- EXTRAIT DU DOCUMENT
^^^^

L' ETONNANTE HISTOIRE DE "SOURCES"

ET DES FOUILLES DE L' ABBAYE DE VAUCLAIR

 

Où des jeunes démontrent pendant leurs vacances que la vocation d'un travail aussi dur que modeste demeure toujours vivante

 

Il est des endroits privilégiés : ceux que, 1'on découvre avec ravissement parce que tout concourt à en parfaire l'harmonie. C'est la courbe élégante du terrain , l'abondance des arbres, des buissons et des herbes fleuries, c'est aussicar rien ne nous touche plus que ce qui est humain - les témoignages d'une présence, les vestiges d'une histoire plusieurs fois séculaire. Quand, patinés par les ans, ravinés par les guerres et les éléments, ils nous apparaissent au détour d'un chemin ombré, sous une lumière automnale particulièrement généreuse, c'est l'enchantement. Celui-ci s'accroît lorsque ces lieux, jadis consacrés au recueillement, sont le théâtre d'une activité culturelle intense, confiée à des jeunes aussi conscients qu'enthousiastes.

^^^^

- CONSIGNE
Répondez aux questions suivantes sur l'extrait consacré à l'abbaye de Vauclair.
(a) D'après le sous-titre, qui démontre que la vocation de ce travail reste vivante, et à quel moment ?
(b) De quelle abbaye le titre évoque-t-il les fouilles ?
(c) Sous quelle lumière les vestiges apparaissent-ils au détour d'un chemin ombré ?

(Extrait du jeu de données)
^^^^

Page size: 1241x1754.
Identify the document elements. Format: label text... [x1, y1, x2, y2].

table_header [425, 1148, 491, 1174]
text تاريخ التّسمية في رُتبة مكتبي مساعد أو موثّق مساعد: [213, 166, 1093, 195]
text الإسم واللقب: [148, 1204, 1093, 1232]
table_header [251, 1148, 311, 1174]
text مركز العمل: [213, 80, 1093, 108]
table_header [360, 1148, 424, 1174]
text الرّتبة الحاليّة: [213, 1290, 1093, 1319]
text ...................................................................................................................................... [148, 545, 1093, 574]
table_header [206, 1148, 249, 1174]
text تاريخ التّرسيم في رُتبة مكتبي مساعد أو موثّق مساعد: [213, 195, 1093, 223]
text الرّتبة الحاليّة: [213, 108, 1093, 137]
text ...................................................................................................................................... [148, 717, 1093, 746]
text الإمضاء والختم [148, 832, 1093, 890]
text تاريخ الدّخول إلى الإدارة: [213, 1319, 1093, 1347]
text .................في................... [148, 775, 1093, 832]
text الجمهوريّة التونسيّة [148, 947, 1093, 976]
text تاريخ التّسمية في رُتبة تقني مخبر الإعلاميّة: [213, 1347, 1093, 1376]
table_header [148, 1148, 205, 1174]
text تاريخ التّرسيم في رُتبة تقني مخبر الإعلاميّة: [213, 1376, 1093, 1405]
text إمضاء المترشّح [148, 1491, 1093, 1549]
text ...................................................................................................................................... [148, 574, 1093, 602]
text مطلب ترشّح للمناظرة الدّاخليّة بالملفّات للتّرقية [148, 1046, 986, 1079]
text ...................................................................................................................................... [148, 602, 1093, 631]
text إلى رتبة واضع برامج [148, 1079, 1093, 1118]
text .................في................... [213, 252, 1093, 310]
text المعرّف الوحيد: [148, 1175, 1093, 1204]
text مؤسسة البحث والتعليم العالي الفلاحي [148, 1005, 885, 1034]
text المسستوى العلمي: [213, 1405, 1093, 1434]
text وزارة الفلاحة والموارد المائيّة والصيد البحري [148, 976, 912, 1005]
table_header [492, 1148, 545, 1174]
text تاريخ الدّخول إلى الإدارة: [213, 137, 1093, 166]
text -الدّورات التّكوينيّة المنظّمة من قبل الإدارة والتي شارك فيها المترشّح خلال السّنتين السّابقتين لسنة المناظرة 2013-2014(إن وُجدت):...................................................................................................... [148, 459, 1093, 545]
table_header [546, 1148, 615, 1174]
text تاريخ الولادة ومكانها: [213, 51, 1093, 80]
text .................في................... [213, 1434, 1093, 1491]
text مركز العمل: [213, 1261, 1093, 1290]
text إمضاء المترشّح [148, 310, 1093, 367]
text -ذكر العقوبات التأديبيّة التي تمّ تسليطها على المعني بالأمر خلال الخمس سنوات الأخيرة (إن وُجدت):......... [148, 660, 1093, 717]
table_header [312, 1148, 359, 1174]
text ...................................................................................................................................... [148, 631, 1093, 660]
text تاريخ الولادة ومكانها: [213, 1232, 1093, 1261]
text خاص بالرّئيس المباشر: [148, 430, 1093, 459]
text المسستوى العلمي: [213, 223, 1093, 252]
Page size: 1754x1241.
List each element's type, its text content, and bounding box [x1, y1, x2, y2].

^^^^

- RÉPONSE ATTENDUE
(a) Des jeunes, pendant leurs vacances.
(b) L'abbaye de Vauclair.
(c) Sous une lumière automnale particulièrement généreuse.